» **INFORMATION SUPPLIED**
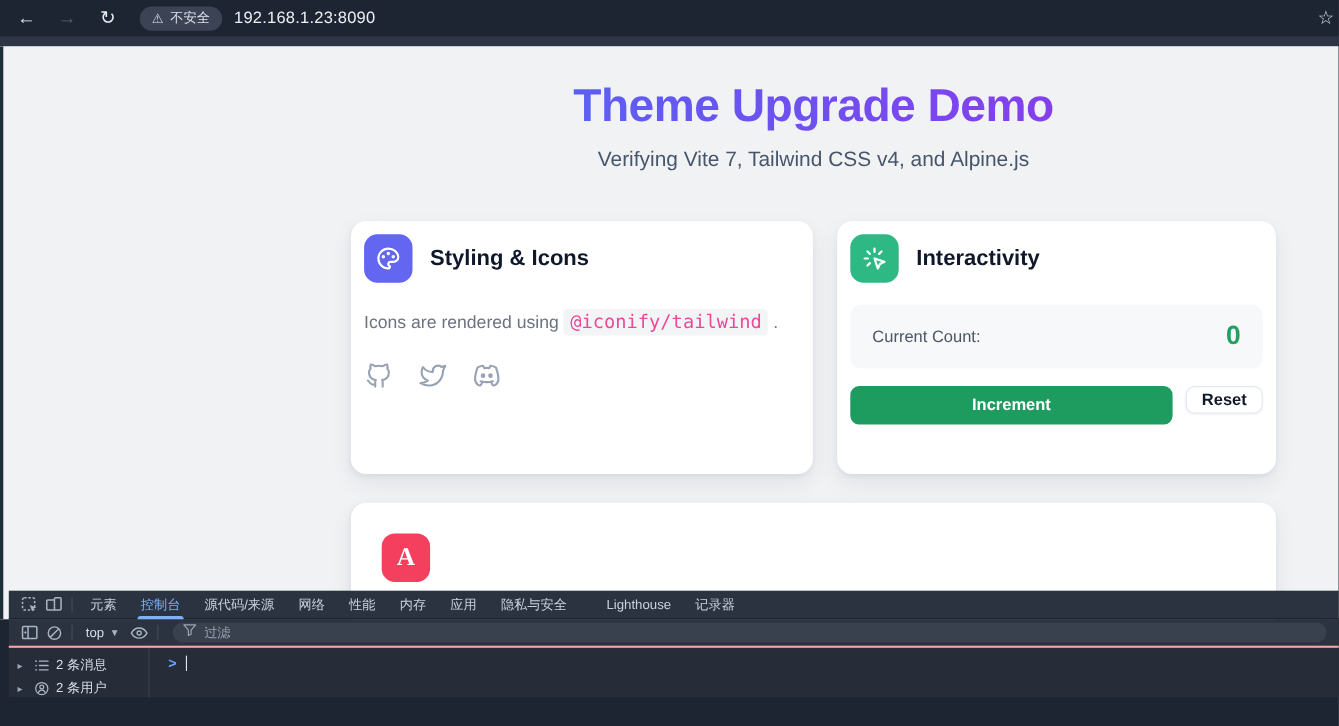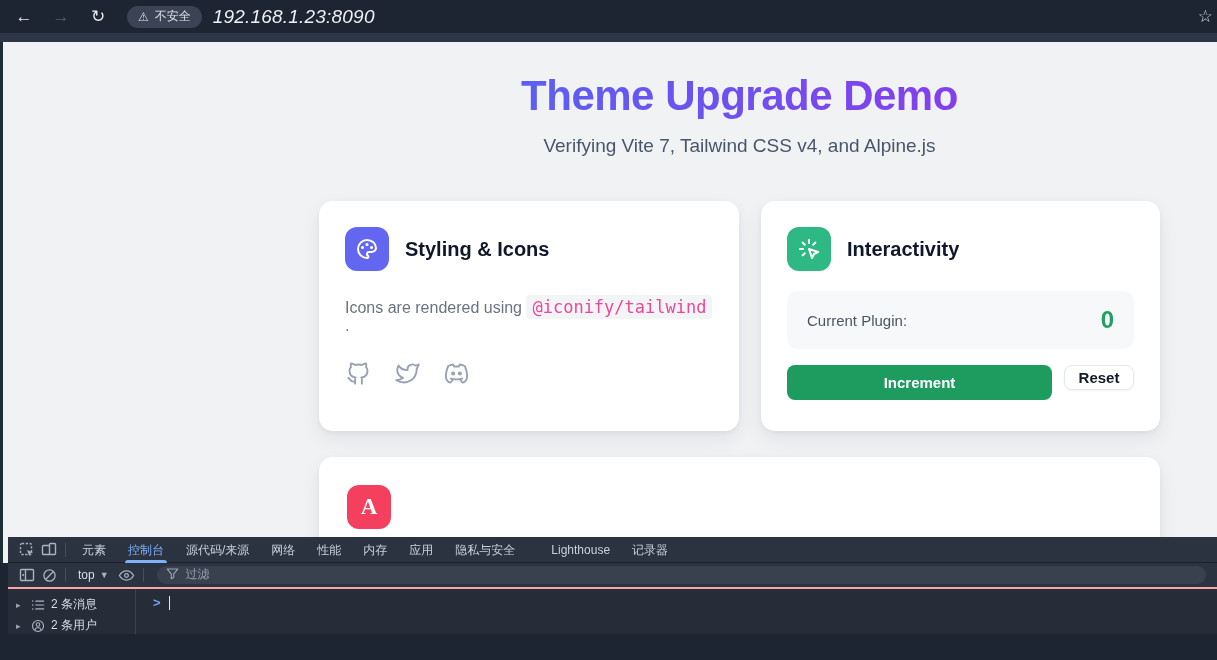--- a/index.html
+++ b/index.html
@@ -15,7 +15,7 @@
   .sec-pill { display:flex; align-items:center; gap:6px; background:#3b4354; border-radius:12px;
               height:22px; padding:0 11px; margin-left:4px; color:#dde2ea; font-size:12px; }
   .sec-pill .warn { font-size:12px; line-height:1; }
-  .url-text { margin-left:11px; color:#eceff3; font-size:19px; letter-spacing:.2px;font-style:italic; }
+  .url-text { margin-left:11px; color:#eceff3; font-size:15px; letter-spacing:.2px; }
   .star-btn { margin-left:auto; margin-right:-4px; color:#d3d9e3; font-size:17px; }
   .subband { height:9px; background:#2e3546; }
 

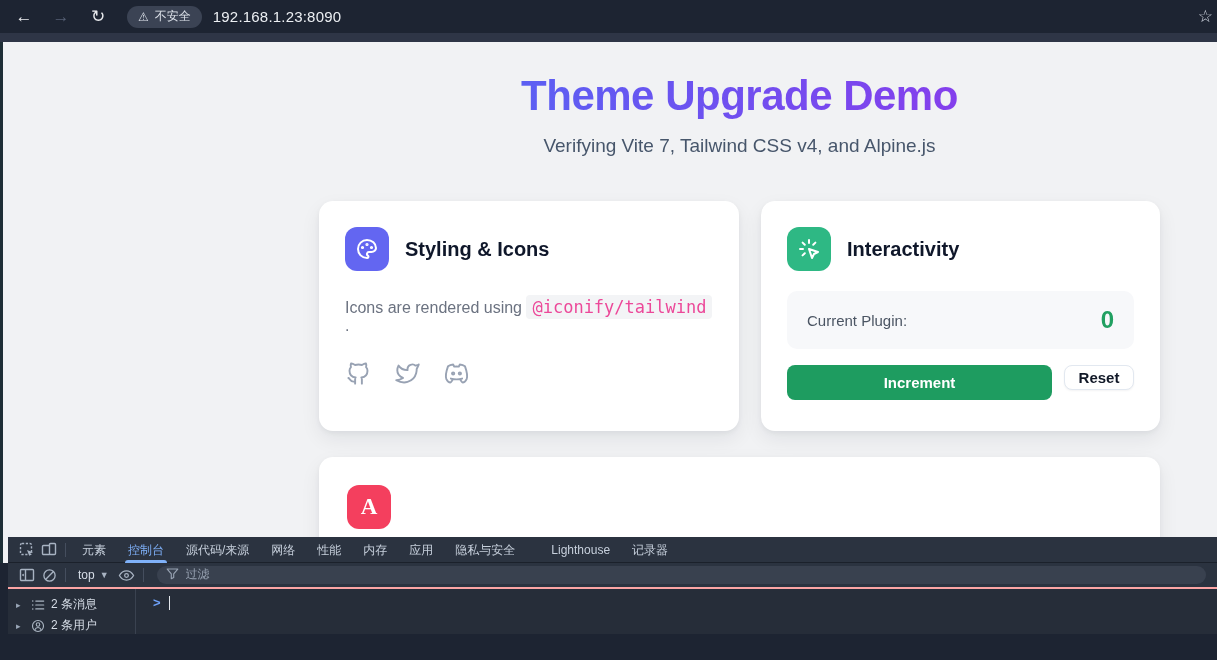--- a/index.html
+++ b/index.html
@@ -29,7 +29,7 @@
   .page-subtitle { text-align:center; margin-top:15px; font-size:19px; color:#47566b; }
 
   .cards-grid { margin-top:44px; display:grid; grid-template-columns:420px 1fr; gap:22px; }
-  .card { background:#fff; border-radius:14px; padding:26px;
+  .card { background:#fff; border-radius:14px; padding:12px;
           box-shadow:0 8px 20px rgba(15,23,42,.07), 0 2px 5px rgba(15,23,42,.05); }
   .card.row1 { height:230px; }
   .card-header { display:flex; align-items:center; gap:16px; }

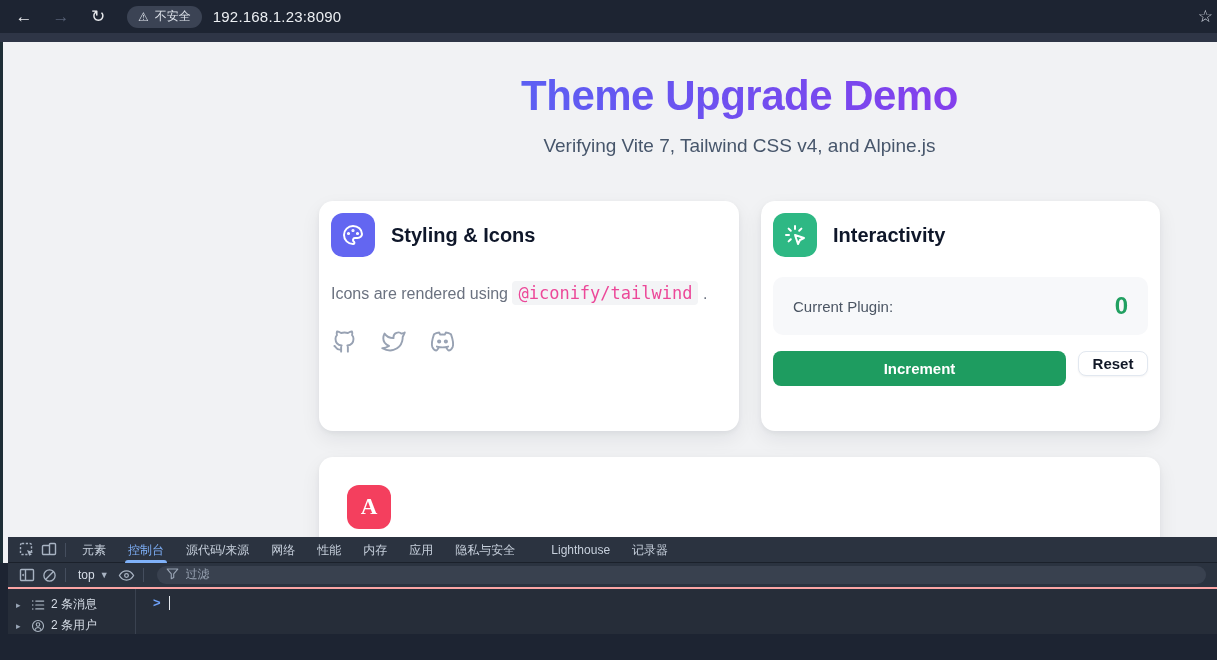--- a/index.html
+++ b/index.html
@@ -168,7 +168,7 @@
             <span class="card-title">Interactivity</span>
           </div>
           <div class="count-box">
-            <span class="count-label">Current Plugin:</span>
+            <span class="count-label">Current Count:</span>
             <span class="count-value">0</span>
           </div>
           <div class="btn-row">

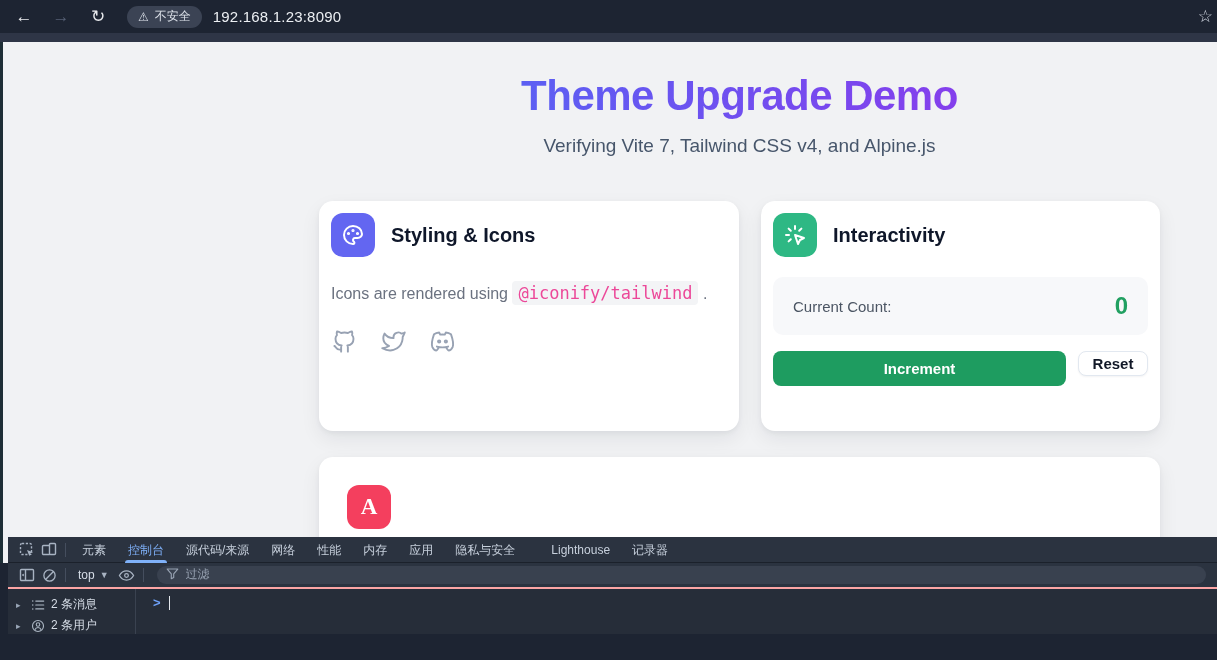--- a/index.html
+++ b/index.html
@@ -77,7 +77,7 @@
   .filter-box { flex:1; height:18px; margin-left:8px; background:#39414f; border-radius:9px;
                 display:flex; align-items:center; gap:7px; padding:0 9px; }
   .filter-box input { flex:1; background:transparent; border:none; outline:none; color:#bef264;
-                      font-size:12px; font-family:Liberation Mono, monospace; }
+                      font-size:12px; font-family:Liberation Sans, sans-serif; }
   .filter-box input::placeholder { color:#98a3b3; }
 
   .dt-body { height:45px; background:#262d39; display:flex; }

» **INSTRUCTIONS TO FOLLOW**
State the count of lines holding the string "center" in the listing above, and nothing else.

» **WRITTEN SOLUTION**
4